• JOB: Rewrite the warrant adjustment terms starting at "3. ADJUSTMENT OF" and ending at "New Issuances .", using "total number" in place of "aggregate number".

• DOCUMENT PASSAGE:
3. ADJUSTMENT OF COMMON STOCK PURCHASE PRICE AND WARRANT SHARES ISSUABLE UPON EXERCISE.
3.1 Adjustment of Number of Shares . Upon each adjustment of the Common Stock Purchase Price as a result of the calculations made in this Section 3, this Warrant shall thereafter evidence the right to receive, at the adjusted Common Stock Purchase Price, that number of shares of Common Stock (calculated to the nearest one-hundredth (.01) of a share) obtained by dividing (i) the product of the aggregate number of such shares covered by this Warrant immediately prior to such adjustment and the Common Stock Purchase Price in effect immediately prior to such adjustment of the Common Stock Purchase Price by (ii) the Common Stock Purchase Price in effect immediately after such adjustment of the Common Stock Purchase Price.
3.2 Adjustment of Purchase Price for New Issuances .
     (a)  Issuance of Additional Shares . If at any time or from time to time after the date hereof, the Company shall issue or sell Additional Shares of Common Stock (including Additional Shares of Common Stock deemed to be issued pursuant to Section 3.2(b) and excluding shares issued pursuant to Section 3.3 and 3.4) without consideration or for a consideration per share less than the Common Stock Purchase Price in effect immediately prior to such issue or sale (the “ New Issuance Price ”), then, and in each such case, subject to Section 3.8, the Common Stock Purchase Price shall be reduced concurrently with such issue or sale, to the applicable New Issuance Price.

7


 
     (b)  Treatment of Options and Convertible Securities . Shares of Additional Shares of Common Stock shall be deemed issued if the Company at any time or from time to time after the date hereof shall issue, sell, grant or assume, or shall fix a record date for the determination of holders of any class of securities of the Company entitled to receive, any Options or Convertible Securities (other than those excluded from the definition of Additional Shares of Common Stock) (whether or not the rights thereunder are immediately exercisable) for a consideration per share (determined pursuant to Section 3.6) that is less than the Common Stock Purchase Price in effect on the date of and immediately prior to such issue, sale, grant or assumption or immediately prior to the close of business on such record date (or, if the Common Stock trades on an ex-dividend basis, on the date prior to the commencement of ex-dividend trading). Such issuance shall be deemed to occur (i) as of the time of such issue, sale, grant or assumption of the Convertible Securities or Options or (ii) in case such a record date shall have been fixed, as of the close of business on such record date (or, if the Common Stock trades on an ex-dividend basis, on the date prior to the commencement of ex-dividend trading). No further adjustment of the Common Stock Purchase Price shall be made upon the subsequent issuance of shares of Common Stock upon the exercise of such Options or the conversion or exchange of such Convertible Securities.

• COLLECTED DATA:
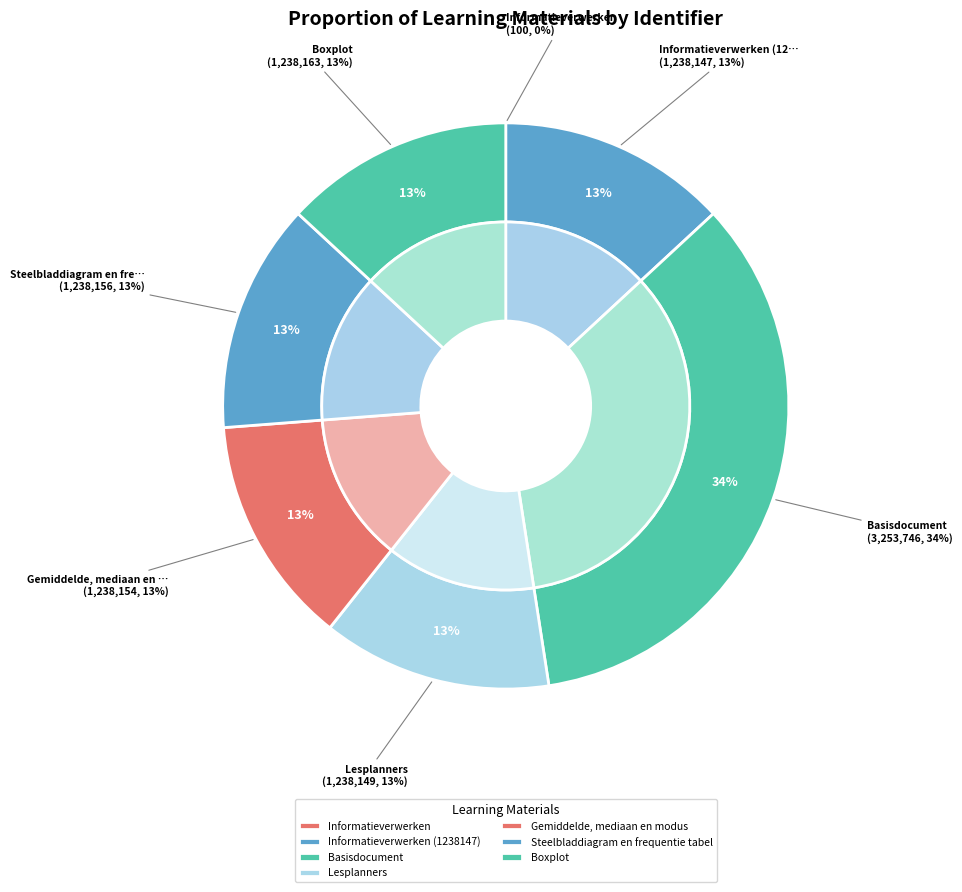

Is there a majority slice in this chart?

No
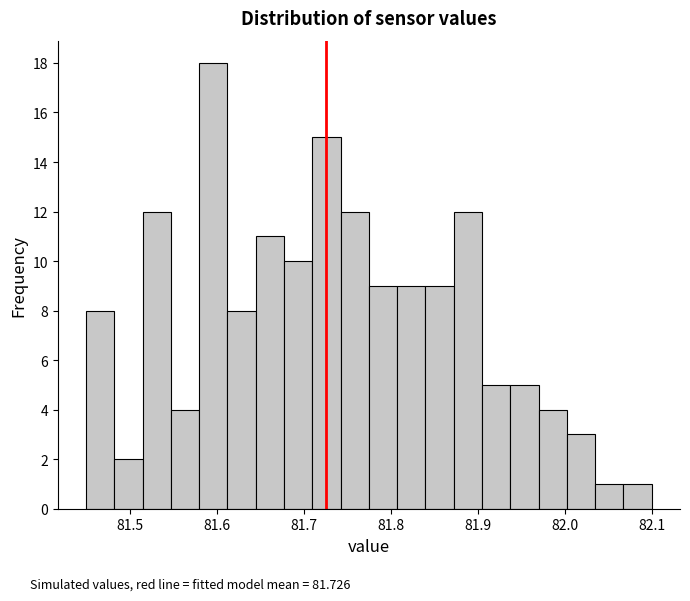

Around what value on the x-axis is the tallest bar? Give the approximate position of its centre, as read against the axis.

81.60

• FINISHED EXERCISE:
3. ADJUSTMENT OF COMMON STOCK PURCHASE PRICE AND WARRANT SHARES ISSUABLE UPON EXERCISE.
3.1 Adjustment of Number of Shares . Upon each adjustment of the Common Stock Purchase Price as a result of the calculations made in this Section 3, this Warrant shall thereafter evidence the right to receive, at the adjusted Common Stock Purchase Price, that number of shares of Common Stock (calculated to the nearest one-hundredth (.01) of a share) obtained by dividing (i) the product of the total number of such shares covered by this Warrant immediately prior to such adjustment and the Common Stock Purchase Price in effect immediately prior to such adjustment of the Common Stock Purchase Price by (ii) the Common Stock Purchase Price in effect immediately after such adjustment of the Common Stock Purchase Price.
3.2 Adjustment of Purchase Price for New Issuances .